Second, the findings on deceptive behavior align with and extend our report on research suggesting LLMs can 'lie'. SocialGrid moves beyond single-agent propensity to lie and tests the multi-agent dynamics of sustained deception and detection. The failure here is systemic.
Finally, the persistent planning failures echo concerns raised in other embodied AI research. The need for a "Planning Oracle" to even evaluate social reasoning underscores that navigation and action sequencing remain unsolved problems for LLM agents, complicating their deployment in any physical or simulated environment.
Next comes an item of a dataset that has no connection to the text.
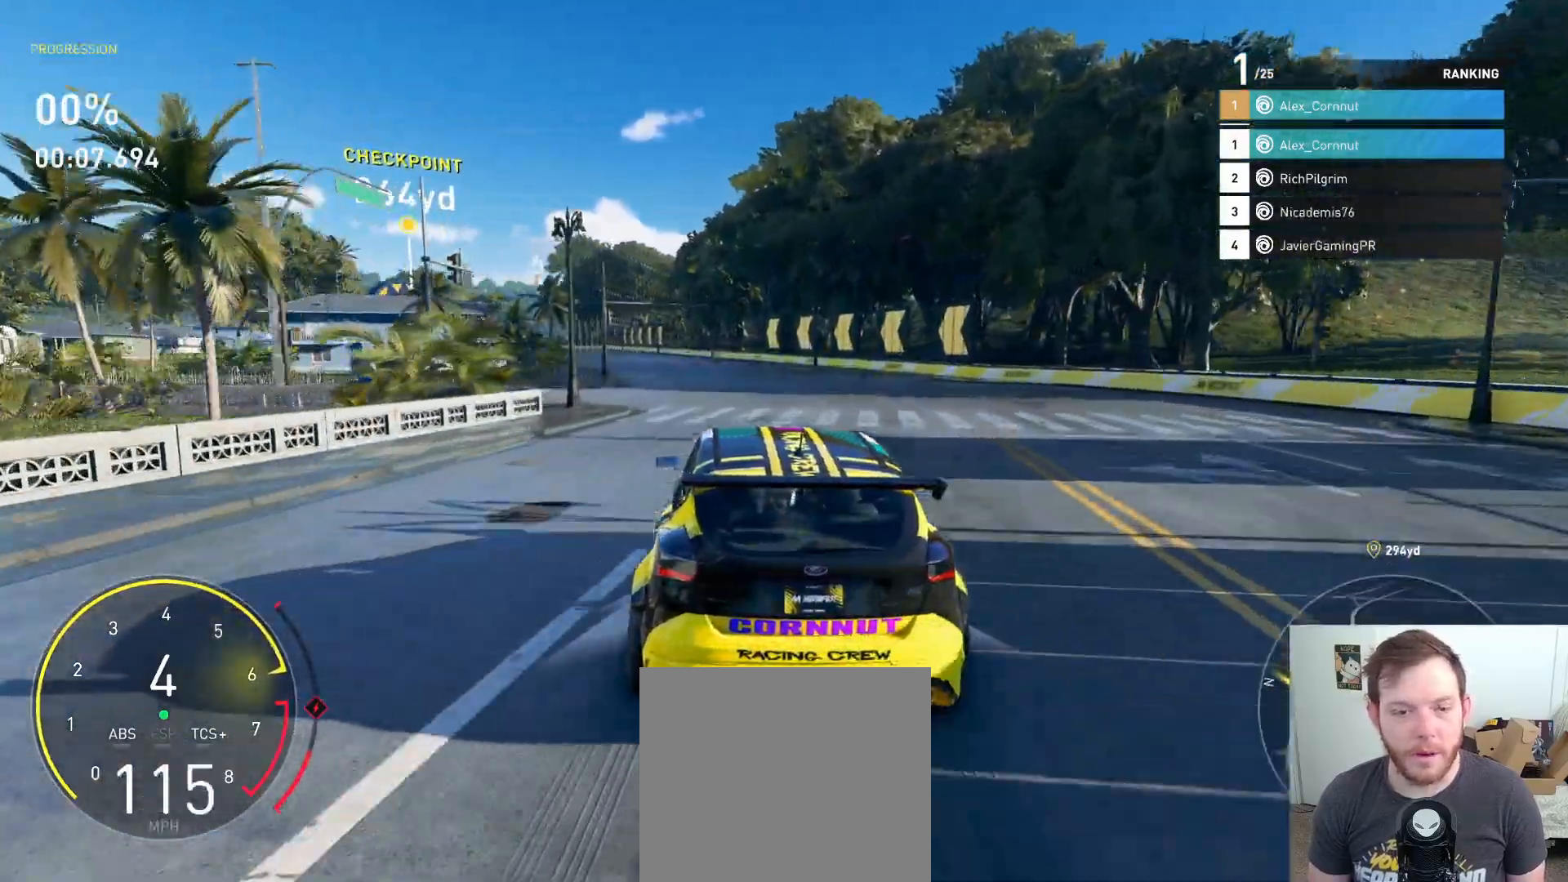
{"buttons": ["R2"], "left_stick": "center", "right_stick": "center", "events": [[167, "left_stick", "center"]]}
This benchmark sets a clear, challenging target for the next generation of agent frameworks: models must be evaluated not just on chat, but on their integrated ability to plan, act, and reason socially in a dynamic world.
Frequently Asked Questions
What is the SocialGrid benchmark?
SocialGrid is a simulated multi-agent environment, like a simplified version of the game Among Us, designed to test Large Language Model (LLM) agents on three key skills: navigating a space and planning actions (planning), completing objectives (task execution), and figuring out who is lying in a group (social reasoning). It provides automated scoring and detailed failure reports.
How badly do current LLMs perform on SocialGrid?
Performance is poor. The best open-source model tested (GPT-OSS-120B) scored below 60% accuracy on basic task completion and planning. When tested on the core social reasoning task of identifying a liar, agents performed at near random chance levels, showing no improvement even with larger models.
What is the "Planning Oracle" used for?
The Planning Oracle is a tool within SocialGrid that gives agents perfect navigation and low-level action control. Researchers use it to isolate failures. If an agent with perfect planning still can't identify a deceiver, the failure is definitively in social reasoning, not in getting lost or stuck. Results confirm social reasoning is a major, independent bottleneck.
Why is this benchmark important for AI development?
As companies rush to build AI agents that can operate autonomously in the real world (e.g., in customer service, games, or robotics), they need rigorous tests. SocialGrid shows that today's powerful LLMs still fail at basic integrated skills like planning and social deduction. It provides a standardized way to measure progress and diagnose specific weaknesses that need fixing before reliable, trustworthy multi-agent systems are possible.